#### Task requirements:
**1)** In the forum thread below on the Topeak child seat, what feature of the rack does the original poster point out?
**2)** Give the username of every person who posts in the forum thread below on the Topeak child seat.

#### Selection:
# Topeak Child Seat and Panniers? Options?



## chumbox (Jan 9, 2008)

Hey

Recently received a Topeak Child Seat with Rack (disc brake compatible if that matters) and have been looking at options but cannot figure out if there is a way I can attach panniers or some sort of small cargo bags to the rear rack while leaving the child seat on?

I know I could use handlebar bag or front racks but just trying to see what I can do putting weight behind me. It would only be for small commutes to supermarkets and the like with the little one. If I was ever going to heavily laden the bags for touring I wouldn't have the child on there.

Does this work and what are the options or is it going to overload the racks or be dangerous?

Thanks in advance


----------



## antonio (Jan 18, 2005)

Sorry, I know I'm not answering your question, but I truly believe that those behind the saddle child seats make the bike so unstable to the point of being dangerous. I can see how adding even more weight and further changing your center of gravity might make it even more dangerous.

Try a trailer or one of these:

http://www.weeride.com/


----------



## fixbikeguy (Aug 28, 2008)

I thought that those baby seats were no longer allowed to be used. I feel that they are unsafe as well. The first thing to hit the ground in the event of a crash is your child. I would recommend a trailer, then you can carry more stuff as well.


----------



## verslowrdr (Mar 22, 2004)

Child carrier seats are still manufactured and sold. However, a quick google of "seat vs trailer bike" will render pages of arguments back and forth.

Having hit the dirt and pavement enough times without help from a kid back behind us, we opted for a trailer. We also use our trailer to haul groceries, toys, picnic supplies, etc along. Kids being what they are, it can get to be quite a clutter back there- especially while they're still in diapers.

#### Data block:
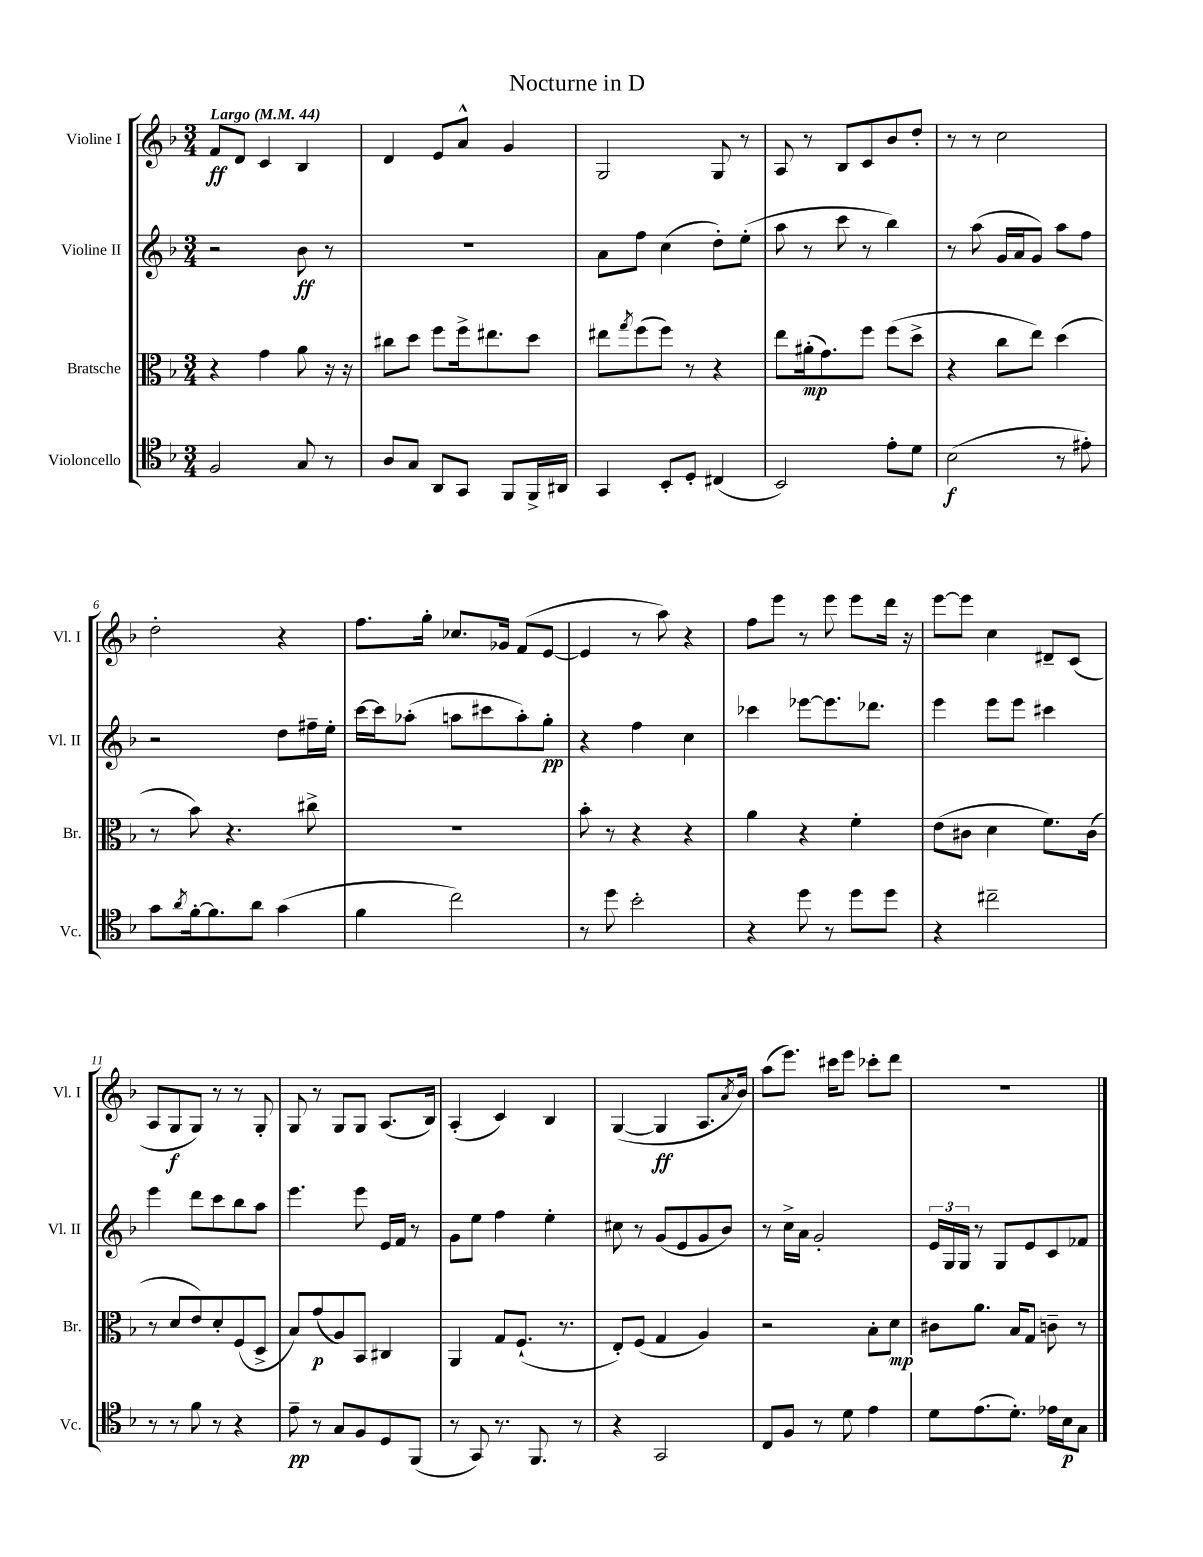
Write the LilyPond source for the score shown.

#### Solutions to the exercise:
**1)** The rack is disc brake compatible.

**2)** chumbox, antonio, fixbikeguy, verslowrdr